Virginia's Judicial System

Commonwealth of Virginia Judicial Ethics Advisory Committee Opinion 99-4

Date Issued: September 21, 1999

Judge's Recusal When the Judge has Filed a Complaint Against One of the Lawyers with the Virginia State Bar


Must a judge who files an ethics complaint with the Virginia State Bar against a lawyer recuse himself or herself in a case in which the lawyer represents a party?

Answer: No.


A judge has knowledge that a lawyer has committed a violation of the Code of Professional Responsibility that raises a substantial question as to the lawyer's honesty, trustworthiness or fitness as a lawyer and so informs the Virginia State Bar as provided by Canon 3D of the Canons of Judicial Conduct. Subsequently, the lawyer appears in the judge's court representing a party. The lawyer asks the judge to recuse himself.

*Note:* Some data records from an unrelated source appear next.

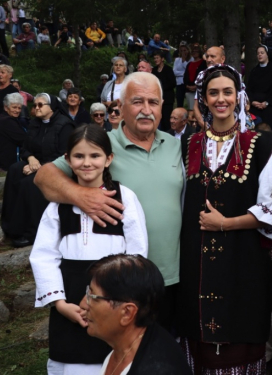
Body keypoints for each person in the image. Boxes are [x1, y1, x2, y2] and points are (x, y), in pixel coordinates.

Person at [34, 72, 184, 331]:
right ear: (120, 106)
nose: (146, 110)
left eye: (154, 102)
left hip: (172, 274)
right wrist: (80, 195)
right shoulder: (101, 145)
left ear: (162, 107)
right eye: (137, 101)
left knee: (164, 351)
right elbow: (43, 176)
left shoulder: (174, 144)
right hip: (121, 281)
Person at [176, 64, 272, 374]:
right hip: (195, 258)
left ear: (239, 97)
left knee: (241, 326)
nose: (221, 99)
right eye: (213, 93)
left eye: (227, 92)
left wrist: (226, 223)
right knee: (197, 333)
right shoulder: (188, 144)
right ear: (204, 100)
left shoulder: (261, 144)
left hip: (244, 258)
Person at [30, 124, 148, 375]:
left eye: (94, 155)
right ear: (68, 160)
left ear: (108, 159)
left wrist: (118, 300)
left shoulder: (125, 198)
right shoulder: (58, 206)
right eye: (79, 156)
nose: (87, 163)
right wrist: (60, 304)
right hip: (70, 300)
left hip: (113, 302)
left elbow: (137, 254)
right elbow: (43, 255)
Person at [78, 254, 191, 375]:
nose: (83, 304)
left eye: (93, 297)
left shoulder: (158, 368)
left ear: (127, 313)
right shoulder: (124, 345)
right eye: (87, 292)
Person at [2, 94, 75, 247]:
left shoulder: (65, 125)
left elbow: (65, 156)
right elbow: (25, 148)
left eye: (40, 105)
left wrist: (40, 167)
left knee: (30, 183)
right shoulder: (35, 123)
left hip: (57, 168)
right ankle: (11, 226)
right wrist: (31, 159)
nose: (36, 108)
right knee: (15, 170)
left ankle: (32, 232)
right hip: (36, 163)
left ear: (52, 107)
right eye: (34, 105)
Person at [247, 45, 272, 125]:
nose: (259, 55)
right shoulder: (254, 71)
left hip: (269, 107)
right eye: (258, 53)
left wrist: (267, 102)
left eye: (262, 53)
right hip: (255, 107)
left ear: (267, 54)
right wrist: (252, 101)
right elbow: (249, 89)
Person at [0, 92, 27, 171]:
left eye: (19, 108)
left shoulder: (5, 118)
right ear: (6, 107)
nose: (17, 110)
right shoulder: (7, 121)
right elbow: (23, 139)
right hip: (6, 163)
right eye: (14, 107)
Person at [152, 51, 176, 131]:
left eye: (157, 58)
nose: (155, 60)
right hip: (157, 98)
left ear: (162, 59)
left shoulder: (168, 69)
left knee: (166, 119)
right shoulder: (154, 70)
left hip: (167, 98)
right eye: (154, 58)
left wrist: (161, 87)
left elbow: (173, 83)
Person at [183, 44, 206, 120]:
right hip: (189, 89)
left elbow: (204, 76)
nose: (195, 53)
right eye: (193, 51)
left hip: (199, 89)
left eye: (196, 51)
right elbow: (185, 76)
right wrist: (187, 86)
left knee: (198, 109)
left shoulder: (203, 63)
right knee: (190, 110)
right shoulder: (189, 64)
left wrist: (196, 86)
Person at [173, 44, 192, 108]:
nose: (183, 52)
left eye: (185, 50)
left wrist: (184, 61)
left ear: (188, 50)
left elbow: (189, 70)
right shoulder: (177, 60)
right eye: (181, 51)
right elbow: (175, 72)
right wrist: (184, 73)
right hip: (179, 83)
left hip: (188, 83)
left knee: (190, 102)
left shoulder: (191, 59)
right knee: (179, 102)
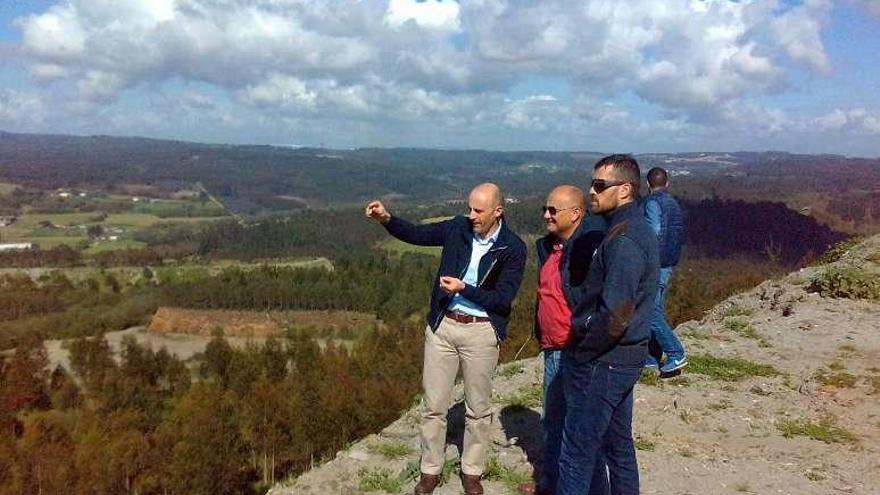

Canon 3E provides, in part, as follows: "(1) A judge shall disqualify himself or herself in a proceeding in which the judge's impartiality might reasonably be questioned, including but not limited to instances where: (a) The judge has a personal bias or prejudice concerning a party or a party's lawyer ..."

The Alabama Judicial Inquiry Commission in a similar case concluded that the judge's filing of a complaint against the attorney-litigant with the State Bar is not generally disqualifying. Alabama Judicial Inquiry Commission, Opinion 97-655.

Contempt proceedings are an analogous situation, and recusal is not required there. A treatise explains: 'A judge is not automatically disqualified from presiding over the contempt of court proceedings by virtue of the fact that the allegedly contemptuous behavior occurred in the presence of the judge or was directed at the judge. Even where the contemptuous conduct consists of strong, personal criticism of the judge, disqualification is not necessary. At some point, though, a line will be crossed where disqualification from contempt proceedings is mandated where a judge has become biased or prejudiced. Thus, where a verbal attack upon a judge becomes particularly offensive, or where a judge becomes enraged at offensive conduct, recusal is necessary. Citing Shaman, et al, Judicial Conduct and Ethics, 2d ed., § 4.09.

In Terrell v. Commonwealth, 12 Va. App. 285, 293 (1991), a judge refused to recuse himself after he had reported to the Virginia State Bar that the attorney in the case was not previously prepared for trial. In that case the Court stated: "...assuming arguendo some animosity between the trial judge and defense counsel, that does not suggest that the trial judge would deny a fair trial to the lawyer's indigent client." Further, citing Justus v. Commonwealth, 222 Va. 667, 673 (1981), the court said: "[i]t is within the trial judge's discretion to determine whether he harbors bias or prejudice which will impair his ability to give the defendant a fair trial."

The committee is of the opinion that a judge is not required to recuse himself or herself if an attorney against whom he has filed an ethics complaint is counsel as long as the judge, in the exercise of sound discretion, determines that he does not harbor bias or prejudice which would impair the judge's ability to give the party a fair trial.


Canons of Judicial Conduct, Canon 3E.

Alabama Judicial Inquiry Commission, Opinions 97-655 and 97-656.

Justus v. Commonwealth, 12 Va App. 285 (1991).

Terrell v. Commonwealth, 222 Va. 667 (1981).

Shaman, et al, Judicial Conduct and Ethics, 2d ed., §4.09.

All opinions shall be advisory only, and no opinion shall be binding on the Judicial Inquiry and Review Commission or the Supreme Court in the exercise of its judicial discipline responsibilities. However, the Judicial Inquiry and Review Commission and the Supreme Court may in their discretion consider compliance with an advisory opinion by the requesting individual to be evidence of a good faith effort to comply with the Canons of Judicial Conduct provided that compliance with an opinion issued to one judge shall not be considered evidence of good faith of another judge unless the underlying facts are substantially the same. Order of the Supreme Court of Virginia entered January 5, 1999.